In the entries below, count the lines that contain the word "parameters" and give only that number.

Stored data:
----------------------------------------

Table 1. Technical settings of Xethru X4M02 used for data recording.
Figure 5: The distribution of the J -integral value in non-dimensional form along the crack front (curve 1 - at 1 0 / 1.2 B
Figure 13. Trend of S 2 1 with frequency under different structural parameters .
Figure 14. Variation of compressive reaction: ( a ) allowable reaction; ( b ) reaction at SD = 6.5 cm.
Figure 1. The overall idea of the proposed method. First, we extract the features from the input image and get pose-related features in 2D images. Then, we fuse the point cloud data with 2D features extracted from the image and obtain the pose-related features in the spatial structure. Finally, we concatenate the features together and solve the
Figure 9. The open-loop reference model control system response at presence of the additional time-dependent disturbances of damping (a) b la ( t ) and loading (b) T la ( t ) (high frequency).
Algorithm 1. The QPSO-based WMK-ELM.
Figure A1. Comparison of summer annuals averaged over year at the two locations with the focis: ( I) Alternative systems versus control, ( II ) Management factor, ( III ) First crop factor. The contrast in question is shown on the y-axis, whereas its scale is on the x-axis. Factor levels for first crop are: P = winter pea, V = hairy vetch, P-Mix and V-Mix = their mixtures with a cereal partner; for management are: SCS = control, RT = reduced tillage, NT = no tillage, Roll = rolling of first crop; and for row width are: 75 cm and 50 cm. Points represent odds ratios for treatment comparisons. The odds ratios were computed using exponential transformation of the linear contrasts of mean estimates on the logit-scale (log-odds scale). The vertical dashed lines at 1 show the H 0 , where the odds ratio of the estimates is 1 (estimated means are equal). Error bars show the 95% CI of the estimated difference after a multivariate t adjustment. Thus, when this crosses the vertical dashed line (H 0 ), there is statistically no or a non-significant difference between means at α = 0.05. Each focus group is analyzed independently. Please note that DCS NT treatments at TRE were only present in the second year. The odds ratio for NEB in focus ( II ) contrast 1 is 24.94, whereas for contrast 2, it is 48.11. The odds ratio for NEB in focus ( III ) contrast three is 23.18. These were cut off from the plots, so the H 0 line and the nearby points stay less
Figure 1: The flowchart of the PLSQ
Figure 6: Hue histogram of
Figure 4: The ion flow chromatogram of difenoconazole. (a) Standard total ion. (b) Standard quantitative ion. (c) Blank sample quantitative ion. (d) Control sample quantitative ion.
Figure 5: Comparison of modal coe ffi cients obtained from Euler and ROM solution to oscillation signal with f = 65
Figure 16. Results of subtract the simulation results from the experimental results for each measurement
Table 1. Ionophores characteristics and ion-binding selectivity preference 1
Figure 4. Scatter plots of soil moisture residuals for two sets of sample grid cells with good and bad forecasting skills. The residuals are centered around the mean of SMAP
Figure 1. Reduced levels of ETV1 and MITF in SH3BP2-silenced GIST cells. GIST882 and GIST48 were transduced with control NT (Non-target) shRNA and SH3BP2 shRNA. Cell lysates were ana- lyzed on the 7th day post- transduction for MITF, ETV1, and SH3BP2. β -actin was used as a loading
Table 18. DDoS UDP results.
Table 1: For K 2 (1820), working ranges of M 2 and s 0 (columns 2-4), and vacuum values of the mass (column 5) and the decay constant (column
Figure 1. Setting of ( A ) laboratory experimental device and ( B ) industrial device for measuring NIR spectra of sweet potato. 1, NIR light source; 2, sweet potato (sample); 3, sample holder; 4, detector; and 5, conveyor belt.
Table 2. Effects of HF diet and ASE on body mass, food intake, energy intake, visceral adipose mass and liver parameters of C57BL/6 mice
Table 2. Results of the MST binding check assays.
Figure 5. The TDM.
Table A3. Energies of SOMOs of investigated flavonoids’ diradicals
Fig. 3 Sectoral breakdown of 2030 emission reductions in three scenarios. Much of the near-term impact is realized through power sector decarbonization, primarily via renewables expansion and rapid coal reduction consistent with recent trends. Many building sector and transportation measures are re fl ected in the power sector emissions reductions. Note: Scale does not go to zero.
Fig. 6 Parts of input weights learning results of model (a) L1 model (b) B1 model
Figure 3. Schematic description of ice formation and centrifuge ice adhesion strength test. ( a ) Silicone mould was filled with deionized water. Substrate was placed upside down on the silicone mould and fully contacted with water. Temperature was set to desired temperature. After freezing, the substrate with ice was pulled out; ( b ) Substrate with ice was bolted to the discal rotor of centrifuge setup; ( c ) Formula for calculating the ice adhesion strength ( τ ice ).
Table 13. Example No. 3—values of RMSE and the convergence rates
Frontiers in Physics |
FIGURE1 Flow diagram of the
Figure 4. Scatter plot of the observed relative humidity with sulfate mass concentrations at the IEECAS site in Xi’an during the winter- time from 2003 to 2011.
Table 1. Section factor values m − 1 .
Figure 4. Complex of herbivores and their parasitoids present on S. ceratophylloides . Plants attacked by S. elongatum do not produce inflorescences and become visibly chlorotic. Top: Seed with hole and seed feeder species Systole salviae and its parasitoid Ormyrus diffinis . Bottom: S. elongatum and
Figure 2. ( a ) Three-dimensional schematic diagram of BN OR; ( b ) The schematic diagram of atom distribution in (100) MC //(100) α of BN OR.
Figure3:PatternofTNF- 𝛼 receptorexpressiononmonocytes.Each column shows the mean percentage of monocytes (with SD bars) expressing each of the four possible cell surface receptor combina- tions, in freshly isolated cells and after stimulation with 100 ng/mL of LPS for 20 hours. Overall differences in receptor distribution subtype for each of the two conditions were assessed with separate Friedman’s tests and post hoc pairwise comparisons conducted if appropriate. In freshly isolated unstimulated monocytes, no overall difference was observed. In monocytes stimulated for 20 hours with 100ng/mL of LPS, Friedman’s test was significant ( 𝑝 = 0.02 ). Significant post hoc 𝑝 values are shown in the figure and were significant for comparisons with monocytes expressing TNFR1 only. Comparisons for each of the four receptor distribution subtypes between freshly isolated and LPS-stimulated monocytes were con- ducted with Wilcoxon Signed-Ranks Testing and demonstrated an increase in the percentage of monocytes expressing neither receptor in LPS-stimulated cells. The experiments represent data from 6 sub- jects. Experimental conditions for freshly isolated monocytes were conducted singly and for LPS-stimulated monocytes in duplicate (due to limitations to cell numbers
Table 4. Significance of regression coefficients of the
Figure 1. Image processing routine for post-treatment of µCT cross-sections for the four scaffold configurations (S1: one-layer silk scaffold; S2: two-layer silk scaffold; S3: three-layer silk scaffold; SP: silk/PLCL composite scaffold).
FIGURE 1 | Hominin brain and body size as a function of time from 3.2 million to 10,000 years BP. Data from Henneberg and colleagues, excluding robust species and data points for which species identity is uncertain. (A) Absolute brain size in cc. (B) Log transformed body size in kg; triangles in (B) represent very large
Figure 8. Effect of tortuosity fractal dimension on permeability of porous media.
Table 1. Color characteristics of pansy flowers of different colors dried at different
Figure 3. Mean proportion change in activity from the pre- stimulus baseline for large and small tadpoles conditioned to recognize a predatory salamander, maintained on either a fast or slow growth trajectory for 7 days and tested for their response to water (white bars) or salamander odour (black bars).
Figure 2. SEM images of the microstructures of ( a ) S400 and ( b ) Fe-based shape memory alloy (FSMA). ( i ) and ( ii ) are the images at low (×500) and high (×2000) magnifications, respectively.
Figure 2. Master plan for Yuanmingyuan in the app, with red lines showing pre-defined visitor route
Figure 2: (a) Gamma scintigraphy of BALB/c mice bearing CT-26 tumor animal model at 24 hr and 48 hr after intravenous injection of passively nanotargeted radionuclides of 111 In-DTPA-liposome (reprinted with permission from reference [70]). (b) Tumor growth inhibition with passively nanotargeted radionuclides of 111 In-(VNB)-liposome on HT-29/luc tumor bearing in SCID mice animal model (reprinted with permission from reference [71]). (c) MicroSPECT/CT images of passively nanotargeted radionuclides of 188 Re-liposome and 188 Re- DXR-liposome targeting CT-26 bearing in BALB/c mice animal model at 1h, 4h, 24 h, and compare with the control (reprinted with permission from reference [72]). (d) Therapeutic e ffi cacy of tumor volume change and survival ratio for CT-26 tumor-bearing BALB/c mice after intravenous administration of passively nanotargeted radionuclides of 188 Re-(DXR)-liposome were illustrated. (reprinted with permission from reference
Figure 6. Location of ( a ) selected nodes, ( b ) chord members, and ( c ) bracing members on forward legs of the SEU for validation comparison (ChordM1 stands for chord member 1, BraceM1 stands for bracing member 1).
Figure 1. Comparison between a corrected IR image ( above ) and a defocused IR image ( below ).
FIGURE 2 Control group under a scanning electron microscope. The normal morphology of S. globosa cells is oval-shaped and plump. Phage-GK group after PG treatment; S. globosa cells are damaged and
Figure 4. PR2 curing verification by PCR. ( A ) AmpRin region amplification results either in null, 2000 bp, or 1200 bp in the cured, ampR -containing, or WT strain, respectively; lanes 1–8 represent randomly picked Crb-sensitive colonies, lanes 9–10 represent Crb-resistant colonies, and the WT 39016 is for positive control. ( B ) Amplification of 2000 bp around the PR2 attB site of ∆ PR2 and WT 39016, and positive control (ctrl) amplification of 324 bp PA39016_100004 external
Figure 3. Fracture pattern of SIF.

----------------------------------------

### [YOUR RESPONSE]
2